35 (1) A party to a proceeding must give notice in the prescribed form to the
Attorney-General and the Commission if-
(a) in the case of a Supreme Court or County Court proceeding, a question
of law arises that relates to the application of this Charter or a
question arises with respect to the interpretation of a statutory
provision in accordance with this Charter; or
40. (1) The Commission may intervene in, and may be joined as a party to, any proceeding before any court or tribunal in which a question of law arises that relates to the application of this Charter or a question arises with respect to the interpretation of a statutory provision in accordance with this Charter.
It all began in 2005 when twin brothers Mirik and Mirik violently assaulted Refik Kortel. The injuries could scarcely have been more extreme, both physically and psychologically. In 2007, the Miriks pled guilty to these offences and were sentenced by Bell J to lengthy prison terms (and the Court of Appeal raised one of those sentences on appeal.) This year, Kortel applied for an order for compensation, payable by his attackers. When the hearing came before Bell J, Kortel had counsel while both Miriks were unrepresented.
Justice Bell, like Bongiorno J a few weeks later, was gravely concerned about the ability of the defendants to participate in the hearing in the circumstances.

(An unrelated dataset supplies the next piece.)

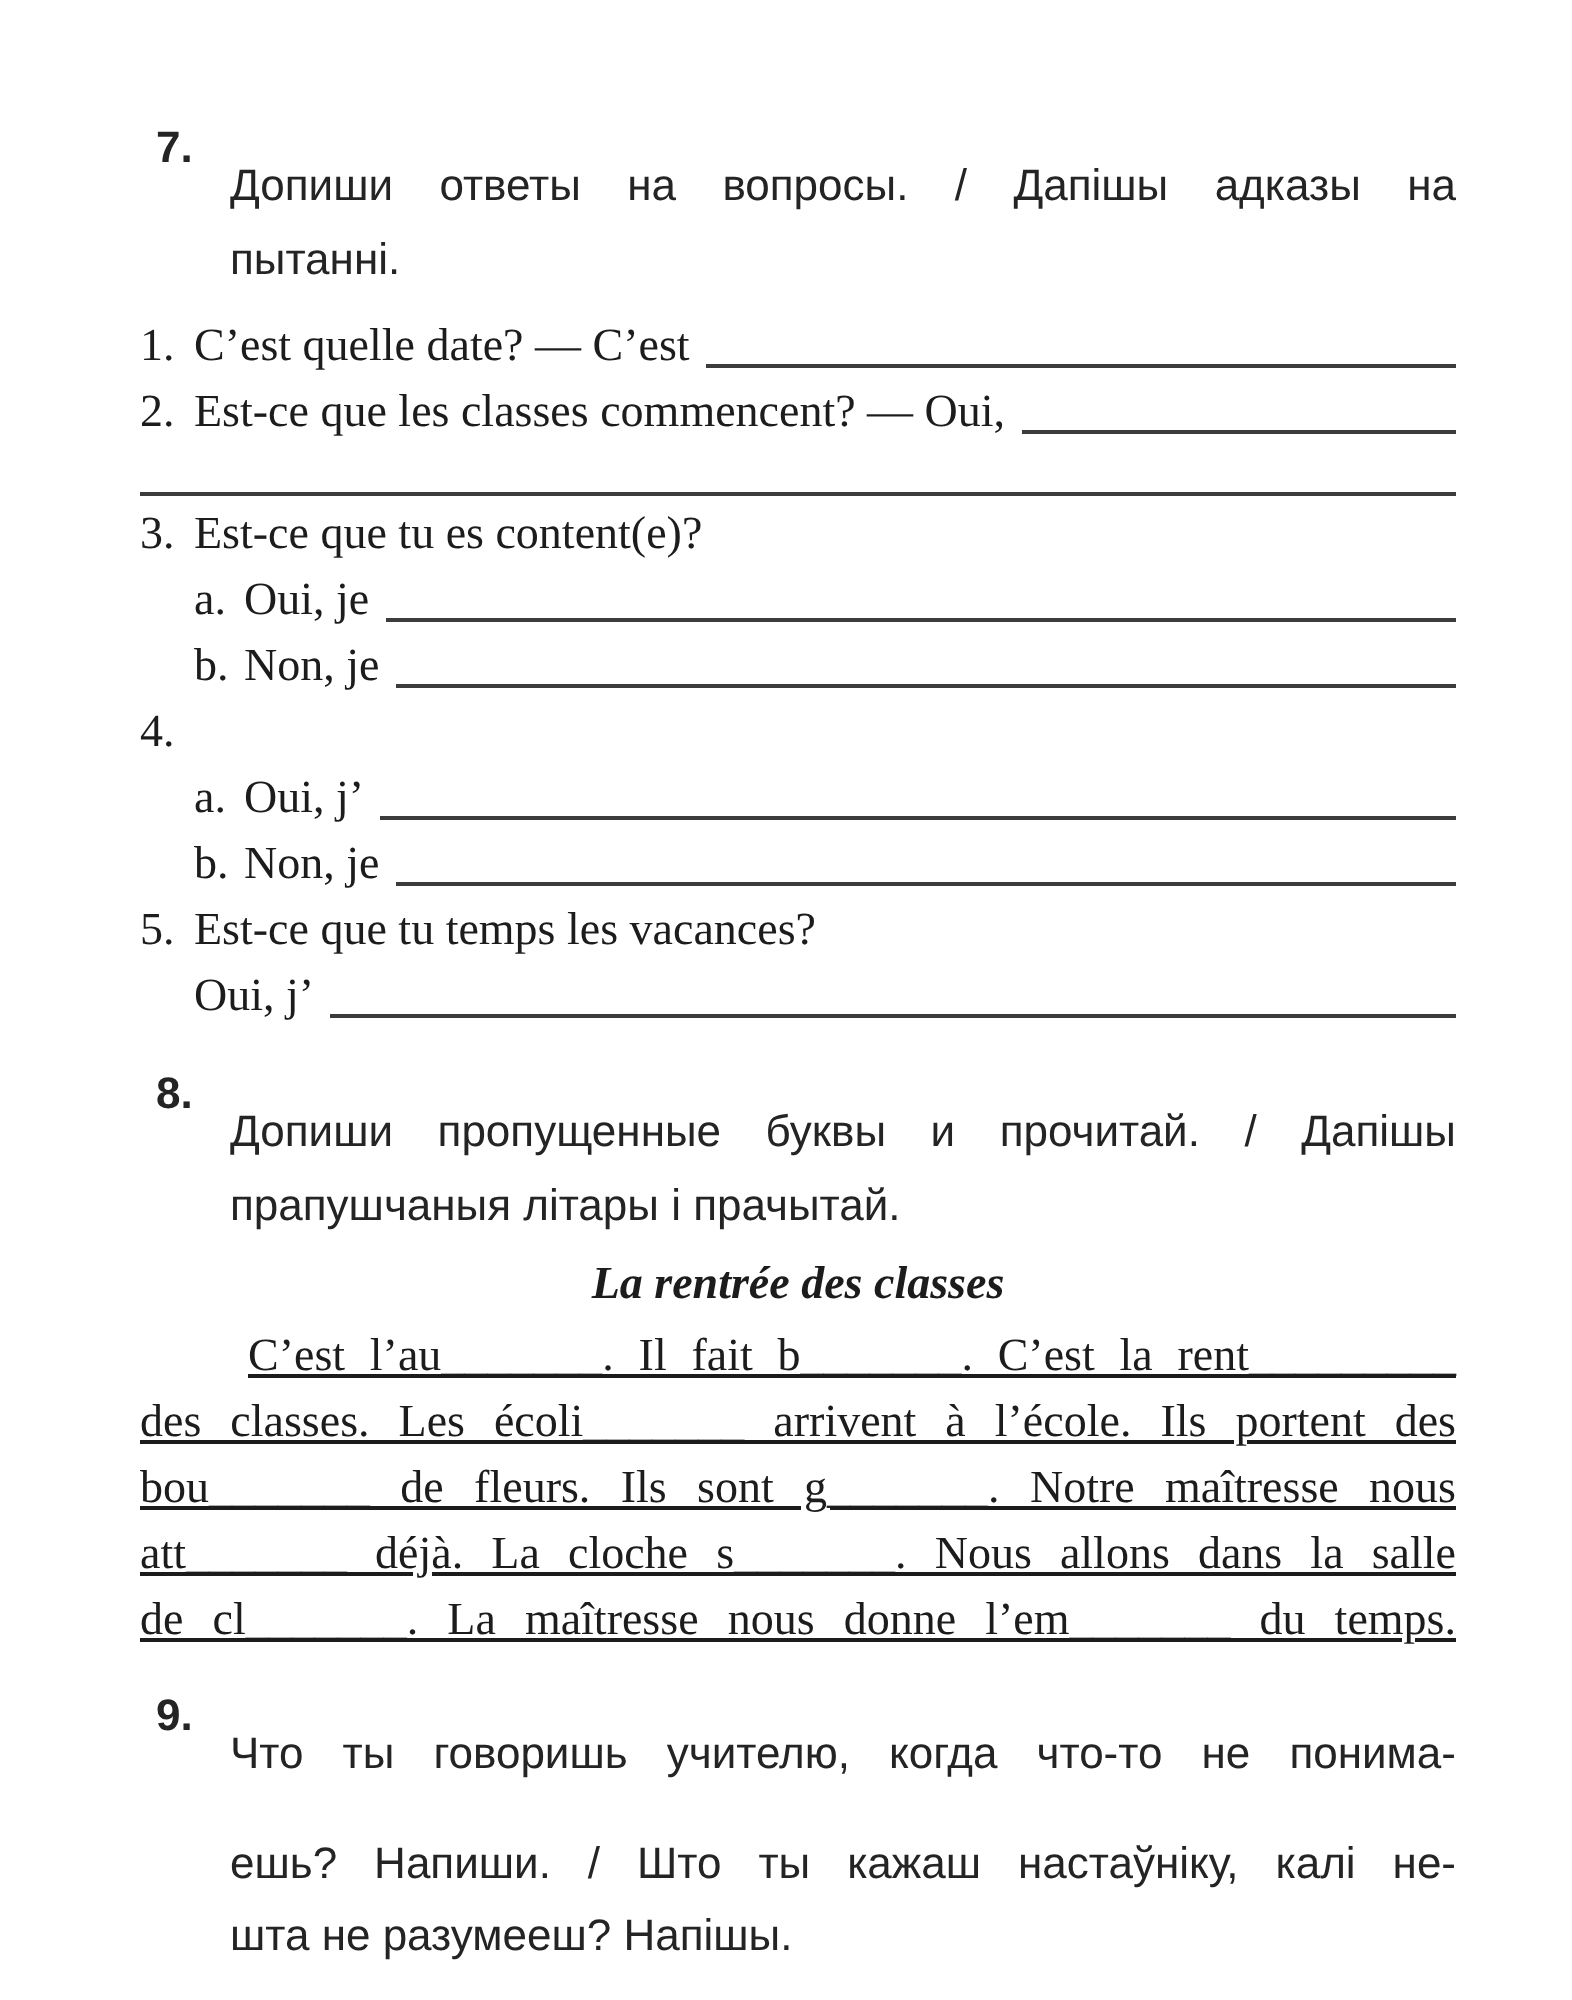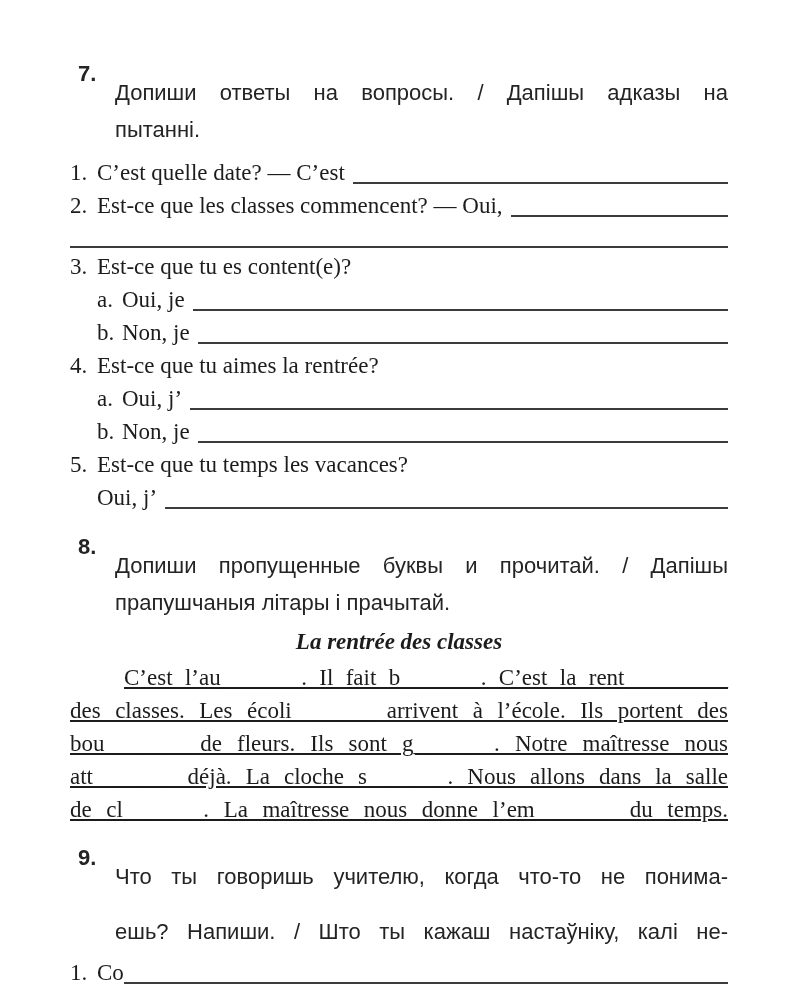"Est-ce que tu aimes la" span.itext { html: <span>Est-ce que tu aimes la rentrée?</span> -> none }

Unlike Bongiorno, he didn’t try to deal with this through the use of a common law stay power. Unlike Bongiorno, he leapt at the chance to apply the Charter and, especially, solve the s6(2)(b) mystery. Unlike Bongiorno, he was willing to delay the proceedings by issuing s35(1) notices. However, like Bongiorno, his actions got a result: the next time Mirik and Mirik were in court, they had lawyers funded by legal aid. Problem solved? Not quite, because VHREOC and the Attorney-General both turned up in court. And VEOHRC was determined to argue the 6(2)(b) point.